Dealing with the occasional inevitable bite
Over the years, Enzo has been bitten hundreds of times. Not because the animals are vicious, but more often from a combination of carelessness during feeding time, and the animals missing their target.
During shows, he’s “holding onto heads for dear life,” to prevent any audience member from getting bit; but at home he’s much more relaxed and sometimes neglects to wear gloves. Only one bite, from an iguana, ever got infected. He ended up with cellulitis and had to go to the hospital. Otherwise, he just disinfects the wounds and they heal naturally.
Some animals, like snakes, will not let go once they clamp down. Enzo shared his trick for getting out of that situation. If it’s a small snake, he says there’s a 50/50 chance it will realize you’re too big to swallow and let go on its own. His python, however, is not so little. The thing to do if a snake bites, is to pry the teeth off with a credit card. It requires two people, and you slide two cards into the mouth, one above and one below your person, prying the teeth away from your skin.
Although his tortoise, Lightening, is a strict herbivore, his jaw and beak are powerful enough to take off a finger.
A gifted entertainer
Having been to one of his shows, I can vouch for their value. Enzo has a natural gift for gab, and his style is easy and engaging for both children and adults; plus he has an infectious sense of humor. In his own words, the former accountant says he’s “not an animal expert, but it’s enough to entertain a five or ten year old.” He’s clearly learned a lot from experience over the last 30 years, and shares his knowledge with obvious pleasure.
The names he uses for his animals are playful and endearing, which helps the squeamish get past any fear or disgust they might otherwise have for cockroaches, snakes, and lizards.
When asked what he likes about his job, Enzo says, “I’m always at a party.” If he were an accountant, half the time he would have to tell people they owe taxes.

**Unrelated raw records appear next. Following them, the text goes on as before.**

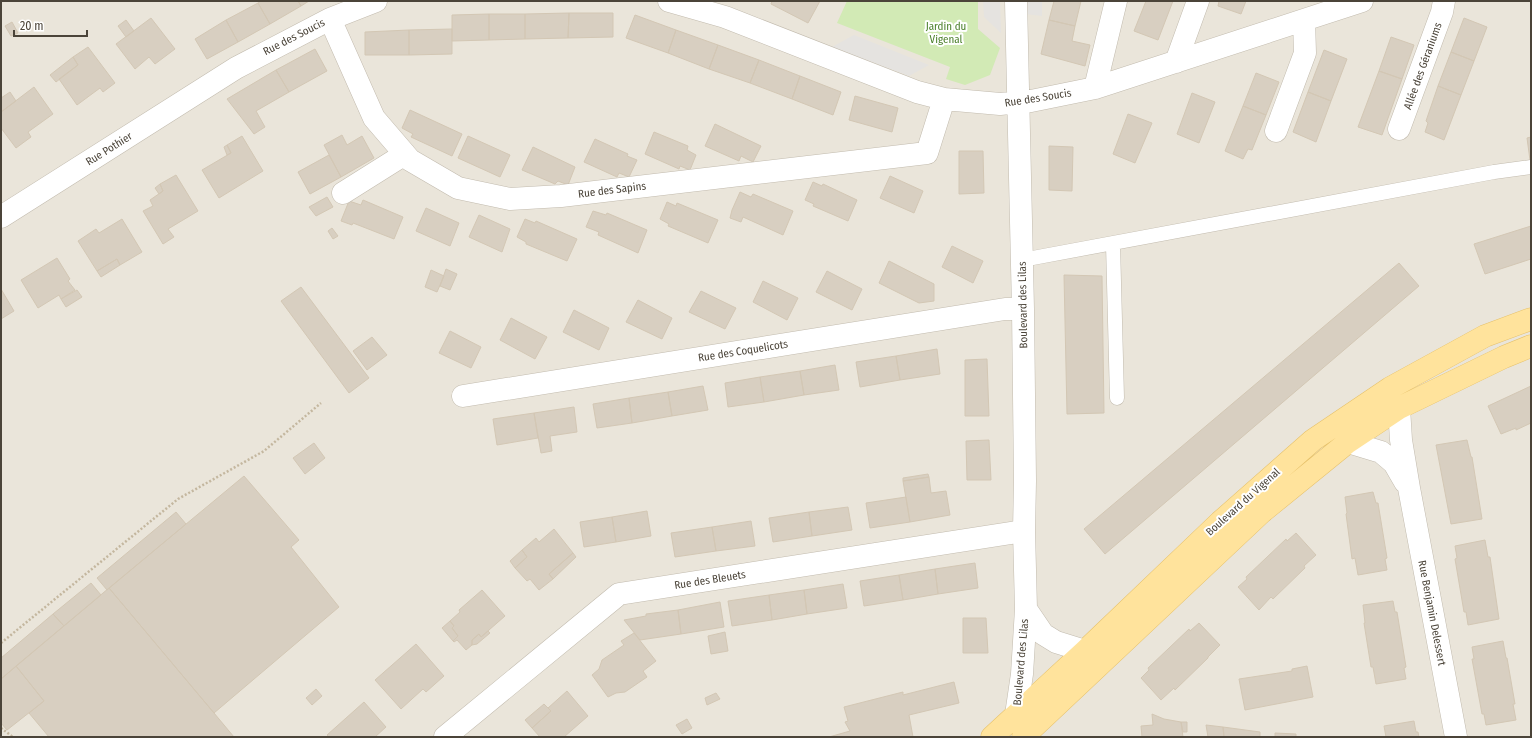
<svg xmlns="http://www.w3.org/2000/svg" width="1532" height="738" viewBox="0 0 1532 738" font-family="'Fira Sans Condensed',sans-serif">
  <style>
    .residential { fill: #eae5da }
    .green { fill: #d2eab5 }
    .parking { fill: #e5e3e0 }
    .building { fill: #d8cfc1; stroke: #d3c7b4 }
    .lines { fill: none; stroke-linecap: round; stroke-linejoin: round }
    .service-casing { stroke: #c2bbae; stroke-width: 15 }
    .minor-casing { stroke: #c2bbae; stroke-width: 23 }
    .primary-casing { stroke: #e6c16a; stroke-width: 23 }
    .path { stroke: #c4b79f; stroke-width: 2.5; stroke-dasharray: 2 2; stroke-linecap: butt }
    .service { stroke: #fff; stroke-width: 14 }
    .minor { stroke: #fff; stroke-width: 22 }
    .primary { stroke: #ffe39c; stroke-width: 22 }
    .labels { text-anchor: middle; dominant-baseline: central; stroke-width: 4; stroke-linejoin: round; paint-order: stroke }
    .park-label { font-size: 11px; fill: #4a7f2a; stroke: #fff }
    .street-label { font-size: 11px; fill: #4b4439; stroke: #fff }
  </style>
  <rect width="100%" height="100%" fill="#f6f3ec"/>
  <!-- residential -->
  <path class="residential" d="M1,1H1531V737H1Z"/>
  <!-- green -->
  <path class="green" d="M847,1H978V29L1000,48L990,75L965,85L946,79L950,67L837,23Z"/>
  <!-- parking -->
  <path class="parking" d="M983,1H1000L1001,33L984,17Z
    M1016,1H1042V16L1017,13Z
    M854,35L929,65L909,76L832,47Z"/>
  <!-- building -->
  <path class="building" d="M261,1H298L301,6L270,24L258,3Z
    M298,1H309L301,6Z
    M772,1H820L808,23L771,4Z
    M1054,1H1081L1075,26L1049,20Z
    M1146,1H1173L1158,40L1134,31Z
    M1219,1H1246L1241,14L1218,6Z
    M258,3L270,24L238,42L226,20Z
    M569,13H613V37L568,38Z
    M569,13L568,38L525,39V14Z
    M489,14H525V39L489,40Z
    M489,14V40L452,41V15Z
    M635,15L676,30L668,53L626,38Z
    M151,18L175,49L155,64L149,57L135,69L116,44Z
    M1464,18L1487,27L1474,61L1451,52Z
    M126,20L134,31L126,37L118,26Z
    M226,20L238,42L207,59L195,39Z
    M1049,20L1075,26L1072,41L1090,45L1085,66L1041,54Z
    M12,22L18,33L11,36L5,26Z
    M452,29V54L409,55V30Z
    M409,30V55H365V32Z
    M676,30L718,45L709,69L668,53Z
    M1391,37L1414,45L1402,79L1379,71Z
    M718,45L759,60L750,83L709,69Z
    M88,47L115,83L103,92L100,88L77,105L59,79L78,65L73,57Z
    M315,49L327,71L289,92L276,70Z
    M1324,50L1347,59L1331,101L1308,92Z
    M1451,52L1474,61L1461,95L1438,86Z
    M73,57L78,65L56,82L50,75Z
    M759,60L800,76L792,99L750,83Z
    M276,70L289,92L256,111L265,127L254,134L227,99Z
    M1379,71L1402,79L1382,135L1358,127Z
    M1256,73L1279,82L1266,115L1243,106Z
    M800,76L841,92L833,115L792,99Z
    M1438,86L1461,95L1444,140L1425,132L1428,123L1426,121Z
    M34,87L53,114L28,132L31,137L16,148L1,128V112Z
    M10,92L16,101L1,112V98Z
    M1308,92L1331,101L1316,142L1293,132Z
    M1192,93L1215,102L1199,143L1177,134Z
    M855,96L898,108L892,132L849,120Z
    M1243,106L1266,115L1252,150L1248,149L1243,159L1225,151Z
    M410,110L462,134L452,156L411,137L413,134L402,128Z
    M1128,114L1152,123L1135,163L1113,154Z
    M715,124L761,146L753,162L741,156L739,161L705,146Z
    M654,132L688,146L687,150L696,155L690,170L680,166L679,169L645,154Z
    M342,135L347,145L362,136L374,158L341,177L324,145Z
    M242,136L263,171L219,198L202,170L231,153L227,145Z
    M468,136L510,155L500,177L458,158Z
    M1531,137V160H1530L1527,138Z
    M595,139L628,154L627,156L637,160L629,177L619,173L617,177L584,162Z
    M227,145L231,153L227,155L224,147Z
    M1049,146L1073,147L1072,191L1049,190Z
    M533,147L575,167L568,185L558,181L555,184L522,170Z
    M959,151H983L984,193L959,194Z
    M329,155L341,177L310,194L298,172Z
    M176,175L198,211L168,229L174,237L163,244L143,211L153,206L150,200L163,191L160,184Z
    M890,176L923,191L914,213L880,198Z
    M813,182L822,186L823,184L857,200L848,221L813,206L814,204L805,200Z
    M160,184L163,191L159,194L155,188Z
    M740,192L751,197L753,194L793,211L783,235L743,217L741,222L730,218L732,210Z
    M327,197L333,207L316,216L309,207Z
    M363,200L403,217L394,239L353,223L352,225L341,221L349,201L361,205Z
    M667,202L676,206L677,203L718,220L708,243L668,226L669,224L660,219Z
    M426,208L459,223L450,246L416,231Z
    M593,211L606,215L607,213L647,230L638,253L598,235L599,232L586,227Z
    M479,215L510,229L502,252L469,237Z
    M122,219L142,252L120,265L117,259L97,271L78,241L96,229L99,233Z
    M525,219L535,223L536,221L577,239L567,261L526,244V242L517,237Z
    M1531,226V259L1485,274L1474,244Z
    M332,228L338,236L333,239L328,231Z
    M952,246L983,261L973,283L942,267Z
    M57,258L70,279L68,281L75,290L61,299L59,295L38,308L21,280Z
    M117,259L120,265L101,277L97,271Z
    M889,261L934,284V301L919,303L879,283Z
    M1399,263L1419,286L1105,554L1084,529Z
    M446,269L457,274L450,290L440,286Z
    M431,270L444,276L437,292L425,287Z
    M827,271L862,289L852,310L816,292Z
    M1064,275L1102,276L1104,413L1067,414Z
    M763,281L798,298L787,320L753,302Z
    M301,287L369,378L349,393L281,301Z
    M1,289L14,311L1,319Z
    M77,290L82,297L66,307L61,299Z
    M701,291L736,308L725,329L689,312Z
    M638,300L672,318L662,339L626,322Z
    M574,310L609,328L599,350L563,332Z
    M511,318L547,337L535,359L500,340Z
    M450,331L481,347L471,368L439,353Z
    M372,337L387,355L367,370L353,351Z
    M937,349L940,374L900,380L896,356Z
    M896,356L900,380L860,387L856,362Z
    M987,359L989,416H965V360Z
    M835,365L839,390L804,395L800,371Z
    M800,371L804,395L764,402L760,377Z
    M760,377L764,402L728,407L725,383Z
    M703,386L708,410L672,416L668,392Z
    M1531,386V423L1516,430V428L1501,434L1488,406Z
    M668,392L672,416L632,423L629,398Z
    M629,398L632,423L597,428L593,404Z
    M574,407L577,432L550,436L552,451L541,453L534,413Z
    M534,413L538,438L497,445L493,419Z
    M989,440L991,480H967L966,441Z
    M1467,440L1471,457H1472L1482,519L1451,524L1436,445Z
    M314,443L325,458L305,474L293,458Z
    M928,474L929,477L903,481V478Z
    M244,476L299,540L291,547L339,607L214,713L109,588Z
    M929,477L931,493L946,491L950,515L910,522L903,481Z
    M1373,492L1376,503H1378L1387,558L1385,559L1387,570L1358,575L1355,558L1352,559L1346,514L1347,513L1345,497Z
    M906,497L910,522L870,528L866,503Z
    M848,507L852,530L812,536L809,512Z
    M647,511L651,536L616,542L612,517Z
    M176,512L186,524L107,590L97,578Z
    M809,512L812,536L773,542L769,518Z
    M612,517L616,542L584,547L580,522Z
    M751,521L755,546L716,551L712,527Z
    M712,527L716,551L675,557L671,533Z
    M554,529L573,553L549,574L553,579L539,590L530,579L527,581L515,568L527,557L522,550L536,538L539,542Z
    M1296,533L1316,555L1304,566L1305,568L1273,599L1271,597L1259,610L1238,587L1247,579L1246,577L1286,539L1287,541Z
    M1485,540L1488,557H1490L1499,619L1468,625L1466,612H1464L1455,559L1457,558L1455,546Z
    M522,550L527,557L515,568L510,561Z
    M573,553L576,557L553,579L549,574Z
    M975,563L978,588L938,594L935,569Z
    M935,569L938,594L903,600L899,575Z
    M899,575L903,600L864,606L860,581Z
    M91,583L101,595L64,626L53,614Z
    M843,584L847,608L807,614L804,590Z
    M109,588L214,713L234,737H49L29,713L44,701L16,666Z
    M482,590L505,616L481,637L479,634L472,640V645L466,650L457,640L454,642L453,641L458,636L452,628L454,626L450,621L460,612L459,610Z
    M804,590L807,614L772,620L769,595Z
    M769,595L772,620L732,626L728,601Z
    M1393,601L1395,612H1397L1406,667L1404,668L1406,679L1376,684L1373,667H1371L1364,623H1365L1363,605Z
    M720,602L724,627L681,634L678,610Z
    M678,610L681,634L640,640L624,620L646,616V614Z
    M53,614L64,626L1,679V658Z
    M963,618H986L988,653H963Z
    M450,621L454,626L452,628L458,636L453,641L442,628Z
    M1199,623L1220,645L1208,657V658L1175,690L1174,688L1161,700L1141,678L1149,670L1148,668L1189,629L1190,631Z
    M488,631L490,633L477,644L472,645V640L479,634L481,637Z
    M725,632L728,651L711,654L708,636Z
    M634,633L656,661L643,671L647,677L625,692L616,693L608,697L592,675L599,669L602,660L624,645L621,641Z
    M1503,641L1506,658H1507L1515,704H1513L1516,720L1486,725L1484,714H1482L1472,659H1474L1472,647Z
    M416,644L444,676L426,692L423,689L401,709L375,680Z
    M16,666L44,701L7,730L1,723V679Z
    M1307,666L1313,697L1245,710L1239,679L1292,671V669Z
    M954,682L959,703L909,715L913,737H829L850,731L845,722L848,721L844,707L903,692V695Z
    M316,689L322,696L312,705L306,698Z
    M567,691L588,716L564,737H540L532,728L551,711L548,708Z
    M716,693L720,699L707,705L705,698Z
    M364,702L386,727L375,737H329L327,735Z
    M544,704L551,711L532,728L525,720Z
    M1152,714L1164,719L1181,722L1183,737H1142L1141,726L1153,725Z
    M687,719L692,728L682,734L676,725Z
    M1414,721L1416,732H1418L1419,737H1386L1384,726Z
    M1181,722H1187V732H1183Z
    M1206,725L1223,727L1224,737H1208Z
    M1223,727L1260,732V737H1224Z
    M1275,733L1296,734V737H1275Z"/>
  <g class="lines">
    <!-- service casing -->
    <g class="service-casing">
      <path id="service" d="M1113,244L1117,398
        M1022,260L1494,172L1531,167"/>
    </g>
    <!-- minor casing -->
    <g class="minor-casing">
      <path id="minor" d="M669,1L725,17L917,92L944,99L1000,104L1031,101L1095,88L1362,1
        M1016,1L1023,309L1025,481L1024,531L1026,609L1022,674L1016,715
        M330,19L374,118L410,160L458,188L510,199L561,196L927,153L944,99
        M1176,62L1198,1
        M1095,88L1116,1
        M1399,129L1442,12L1444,1
        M1276,131L1305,53L1304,20
        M343,193L405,154
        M1,217L236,68L330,19L376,1
        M463,396L1005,309H1023
        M1399,408L1401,440L1409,488L1456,737
        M1348,442L1381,452L1394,463L1405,482
        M1026,609L1043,634L1056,642L1085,651
        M445,737L619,594L1024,531"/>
    </g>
    <!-- primary casing -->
    <g class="primary-casing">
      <path id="primary" d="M992,737L1085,651L1220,522L1313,440L1390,388L1485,336L1531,319
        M1023,737L1262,512L1348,442L1399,408L1504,357L1531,346"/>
    </g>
    <!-- path -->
    <path class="path" d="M1,643L178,499L264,451L321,403
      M1,728L13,737"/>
    <!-- service -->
    <use href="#service" class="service"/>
    <!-- minor -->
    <use href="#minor" class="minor"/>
    <!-- primary -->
    <use href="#primary" class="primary"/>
  </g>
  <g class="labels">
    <!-- park labels -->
    <g class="park-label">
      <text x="946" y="26">Jardin du<tspan x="946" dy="13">Vigenal</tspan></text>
    </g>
    <!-- street labels -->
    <g class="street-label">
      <text transform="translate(294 37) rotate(-27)">Rue des Soucis</text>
      <text transform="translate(1423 66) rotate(-70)">Allée des Géraniums</text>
      <text transform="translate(1038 98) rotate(-9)">Rue des Soucis</text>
      <text transform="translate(109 149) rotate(-32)">Rue Pothier</text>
      <text transform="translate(612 190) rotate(-7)">Rue des Sapins</text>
      <text transform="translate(1023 305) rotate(-91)">Boulevard des Lilas</text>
      <text transform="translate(743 351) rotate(-9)">Rue des Coquelicots</text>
      <text transform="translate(1243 502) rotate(-42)">Boulevard du Vigenal</text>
      <text transform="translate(710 580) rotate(-9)">Rue des Bleuets</text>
      <text transform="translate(1432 613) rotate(79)">Rue Benjamin Delessert</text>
      <text transform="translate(1021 662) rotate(-85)">Boulevard des Lilas</text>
    </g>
  </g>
  <!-- border -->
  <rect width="1532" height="738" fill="none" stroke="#4b4439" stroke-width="4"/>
  <!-- scale -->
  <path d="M14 30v6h73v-6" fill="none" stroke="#4b4439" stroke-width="2"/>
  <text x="20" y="30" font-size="12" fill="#4b4439" stroke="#ffffff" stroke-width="3" paint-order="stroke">20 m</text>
</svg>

If he was a lawyer, he would sometimes lose a case. There’s no bad side to being a “lizard guy.”
Like any small business, The Lizard Guys have faced many challenges. In their pet store days, while Enzo and Billy offered a large variety of exotic pets, this actually reduced their chance of sales. While they might have 25 different lizards, they only had the potential for one sale, compared with Petco, which carried a very limited variety of only the most popular pets. Also, Petco was large enough to sell feed at cost, killing their competition in this key component of profit.
After their first years of shows, they raised their price and at their peak would book nearly 1500 shows per year. This provided a decent living, while covering the cost of insurance, taxes, licensing, feed and maintenance. After the crash in 2008, however, they faced a new competitor. Individuals began to come out with magic or other entertainment shows for cash. With little to no overhead, these smaller shows were able to charge significantly less and still make a profit.

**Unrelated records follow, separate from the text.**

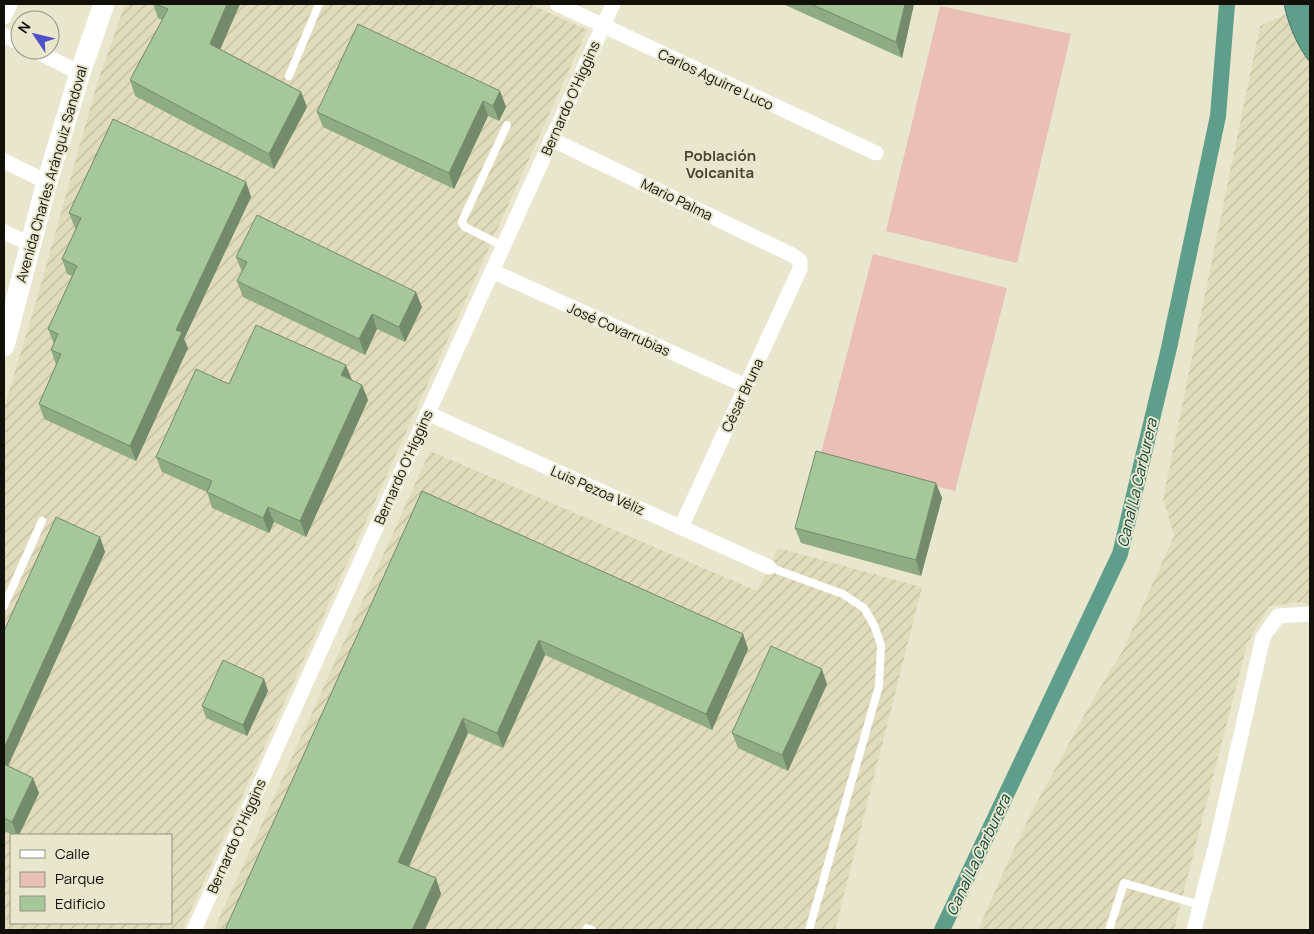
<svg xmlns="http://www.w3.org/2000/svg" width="1314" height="934" viewBox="0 0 1314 934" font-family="Manrope,sans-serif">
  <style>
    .industrial { fill: url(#industrial-furrows); fill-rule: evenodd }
    .green { fill: #eabfb5 }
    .water { fill: #5f9e8a; stroke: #487463 }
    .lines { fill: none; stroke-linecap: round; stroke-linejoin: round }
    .canal { stroke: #5f9e8a; stroke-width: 16 }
    .lane { stroke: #fff; stroke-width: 8 }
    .street { stroke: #fff; stroke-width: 15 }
    .secondary { stroke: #fff; stroke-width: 21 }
    .wall { fill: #8eab84 }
    .shaded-wall { fill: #748b6b }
    .building { fill: #a5c799; stroke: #748b6b }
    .labels { text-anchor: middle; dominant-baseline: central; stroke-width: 4; stroke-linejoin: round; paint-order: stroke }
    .street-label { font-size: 14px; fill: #121109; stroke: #e8e6cc }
    .neighbourhood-label { font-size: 15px; font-weight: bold; fill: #47442f; stroke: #e8e6cc }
    .water-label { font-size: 15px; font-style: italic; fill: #094335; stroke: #e8e6cc }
  </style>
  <defs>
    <pattern id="industrial-furrows" width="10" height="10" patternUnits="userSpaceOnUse" patternTransform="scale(1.25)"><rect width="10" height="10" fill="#e0dcbb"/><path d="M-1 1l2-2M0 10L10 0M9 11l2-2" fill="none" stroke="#bfbc9f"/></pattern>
  </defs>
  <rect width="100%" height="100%" fill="#e8e6cc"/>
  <g class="industrial">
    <path d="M125,4H530L587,30L182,930H4V408L36,302L96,87ZM11,835H171V923H11Z"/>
    <polygon points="1286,14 1301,50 1310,62 1310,605 1301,602 1269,606 1247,644 1174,930 978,930 1012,853 1037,802 1092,701 1122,652 1174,536 1163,499 1260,26"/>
    <polygon points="430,451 757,591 778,548 922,587 835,930 214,930"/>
  </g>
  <g class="green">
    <polygon points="940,6 1071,34 1017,263 886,231"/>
    <polygon points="873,254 1007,288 955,491 820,457"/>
  </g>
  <path class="water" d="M1284,4H1310V62C1297,46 1288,24 1284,4Z"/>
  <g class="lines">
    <polyline class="canal" points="942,930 1120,554 1169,348 1218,116 1227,4"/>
    <g class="lane">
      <polyline points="289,76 319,4"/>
      <polyline points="503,246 465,227 462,223 463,219 507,125"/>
      <polyline points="769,567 843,594 864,608 874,625 881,645 879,686 809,930"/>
      <polyline points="4,606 42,521"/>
      <polyline points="586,930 587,928 592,930"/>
      <polyline points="1109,930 1124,883 1200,905"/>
    </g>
    <g class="street">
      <polyline points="557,4 876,153"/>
      <polyline points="4,17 10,4"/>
      <polyline points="4,35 20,43"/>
      <polyline points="34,50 80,73"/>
      <polyline points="551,139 794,256 800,261 800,269 681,527"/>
      <polyline points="4,161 47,182"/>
      <polyline points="4,232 30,244"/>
      <polyline points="492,271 746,386"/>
      <polyline points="427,413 769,567"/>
      <polyline points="194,930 613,4"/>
      <polyline points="1194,930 1216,845 1263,637 1278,616 1310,614"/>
    </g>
    <polyline class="secondary" points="4,346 47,182 80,73 104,4"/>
  </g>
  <g class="wall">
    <polygon points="153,4 240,4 220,49 301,92 307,107 274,169 135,96 130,80 162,20 158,18"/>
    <polygon points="783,4 914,4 902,58"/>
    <polygon points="500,91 506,107 499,121 488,116 454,189 323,127 317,112"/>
    <polygon points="246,182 251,197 184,339 188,348 136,461 44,419 39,404 56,365 51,350 54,344 48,329 72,276 67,274 62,259 76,229 75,228 69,213"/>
    <polygon points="236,257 422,307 405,342 377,329 365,355 243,297 237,281 242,272"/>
    <polygon points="352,380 362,385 368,400 306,537 274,522 269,533 212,508 207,492 162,472 156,457 229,384"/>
    <polygon points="936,483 942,498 921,576 801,543 795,528"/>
    <polygon points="422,491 743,634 748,649 712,730 545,655 503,748 468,733 409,866 436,878 441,894 225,930"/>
    <polygon points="100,537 105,552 8,766 33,778 39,793 19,835 13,835 4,831 4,631"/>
    <polygon points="264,679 268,691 247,736 206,718 202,706"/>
    <polygon points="827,684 788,771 738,748 732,733"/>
  </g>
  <g class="shaded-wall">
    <polygon points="227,4 240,4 216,59 210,44"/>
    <polygon points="905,4 914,4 902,58 896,42"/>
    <polygon points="500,91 506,107 499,121 493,106"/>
    <polygon points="301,92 307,107 274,169 269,154"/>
    <polygon points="483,101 488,116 454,189 449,173"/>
    <polygon points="246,182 251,197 184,339 188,348 136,461 130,446 176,330"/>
    <polygon points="416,292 422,307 405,342 399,327"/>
    <polygon points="372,314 377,329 365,355 359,339"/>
    <polygon points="346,365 352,380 341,375"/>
    <polygon points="362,385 368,400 306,537 300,521"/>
    <polygon points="936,483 942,498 921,576 916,560"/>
    <polygon points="268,507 274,522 269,533 263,518"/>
    <polygon points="100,537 105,552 4,775 4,748"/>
    <polygon points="743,634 748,649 712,730 706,714"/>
    <polygon points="539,640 545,655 503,748 497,733"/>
    <polygon points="822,669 827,684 788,771 782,755"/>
    <polygon points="264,679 268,691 247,736 243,725"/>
    <polygon points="463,718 468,733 404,877 398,862"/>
    <polygon points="33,778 39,793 19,835 17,835 12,822"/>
    <polygon points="436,878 441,894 425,930 412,930"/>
  </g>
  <g class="building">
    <polygon points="155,4 227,4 210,44 301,92 269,154 130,80 168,9"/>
    <polygon points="811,4 905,4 896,42"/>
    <polygon points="358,24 500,91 493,106 483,101 449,173 317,112"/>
    <polygon points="113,119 246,182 176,330 182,332 130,446 39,404 61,354 51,350 58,334 48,329 77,266 62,259 81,218 69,213"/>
    <polygon points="257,215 416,292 399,327 372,314 359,339 237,281 247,262 236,257"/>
    <polygon points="256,325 346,365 341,375 362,385 300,521 268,507 263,518 207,492 212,481 156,457 196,369 229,384"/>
    <polygon points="816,451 936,483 916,560 795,528"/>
    <polygon points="422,491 743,634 706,714 539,640 497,733 463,718 398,862 436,878 412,930 225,930"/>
    <polygon points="56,517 100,537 4,748 4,631"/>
    <polygon points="771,646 822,669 782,755 732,733"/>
    <polygon points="223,660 264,679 243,725 202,706"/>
    <polygon points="4,764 33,778 12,822 4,818"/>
  </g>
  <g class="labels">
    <g class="street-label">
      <text transform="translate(716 79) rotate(25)">Carlos Aguirre Luco</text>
      <text transform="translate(570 98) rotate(-66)">Bernardo O'Higgins</text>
      <text transform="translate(51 174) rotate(-74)">Avenida Charles Aránguiz Sandoval</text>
      <text transform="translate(677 199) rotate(26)">Mario Palma</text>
      <text transform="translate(619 329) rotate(24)">José Covarrubias</text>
      <text transform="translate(742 395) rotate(-65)">César Bruna</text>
      <text transform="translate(403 467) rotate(-66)">Bernardo O'Higgins</text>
      <text transform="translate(598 490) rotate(24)">Luis Pezoa Véliz</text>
      <text transform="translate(236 836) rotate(-66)">Bernardo O'Higgins</text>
    </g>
    <g class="neighbourhood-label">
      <text x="720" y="155">Población<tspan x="720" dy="17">Volcanita</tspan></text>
    </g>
    <g class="water-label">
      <text transform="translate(1137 483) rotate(-77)">Canal La Carburera</text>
      <text transform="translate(978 855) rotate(-65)">Canal La Carburera</text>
    </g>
  </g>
  <rect width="1314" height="934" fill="none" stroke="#121109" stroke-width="10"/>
  <rect x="10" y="834" width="162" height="90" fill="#e8e6cc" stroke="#92917e"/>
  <rect x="20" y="850" width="25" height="8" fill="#ffffff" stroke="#92917e"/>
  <text x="55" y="859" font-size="15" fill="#121109">Calle</text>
  <rect x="20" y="872" width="25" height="15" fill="#eabfb5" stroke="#92917e"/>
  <text x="55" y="884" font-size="15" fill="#121109">Parque</text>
  <rect x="20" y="896" width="25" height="15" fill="#a5c799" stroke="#92917e"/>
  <text x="55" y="909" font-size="15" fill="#121109">Edificio</text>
  <g transform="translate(35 35) rotate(305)"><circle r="24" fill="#e8e6cc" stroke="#92917e"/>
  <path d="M0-4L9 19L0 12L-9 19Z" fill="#4f50c6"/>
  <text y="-8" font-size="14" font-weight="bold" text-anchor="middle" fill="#121109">N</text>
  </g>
</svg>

Also, before the crisis, various institutions set more money aside for edutainment. They used to do up to 120 libraries (about a third of all NJ libraries) per year. After 2008, that number dropped to 20-30 all year.
But they have been hardest hit by COVID restrictions. Schools no longer allow outside people in the building. This year they’ve done only about 10 libraries. Private parties are only booking for the warmer months. In the meantime, they have 10 thousand dollars per month in expenses. Enzo’s wife, who takes care of paperwork for the company, has gone back to work. They’re all pulling back, and getting paid less. Enzo says he has become a “house husband” and is experimenting with cooking.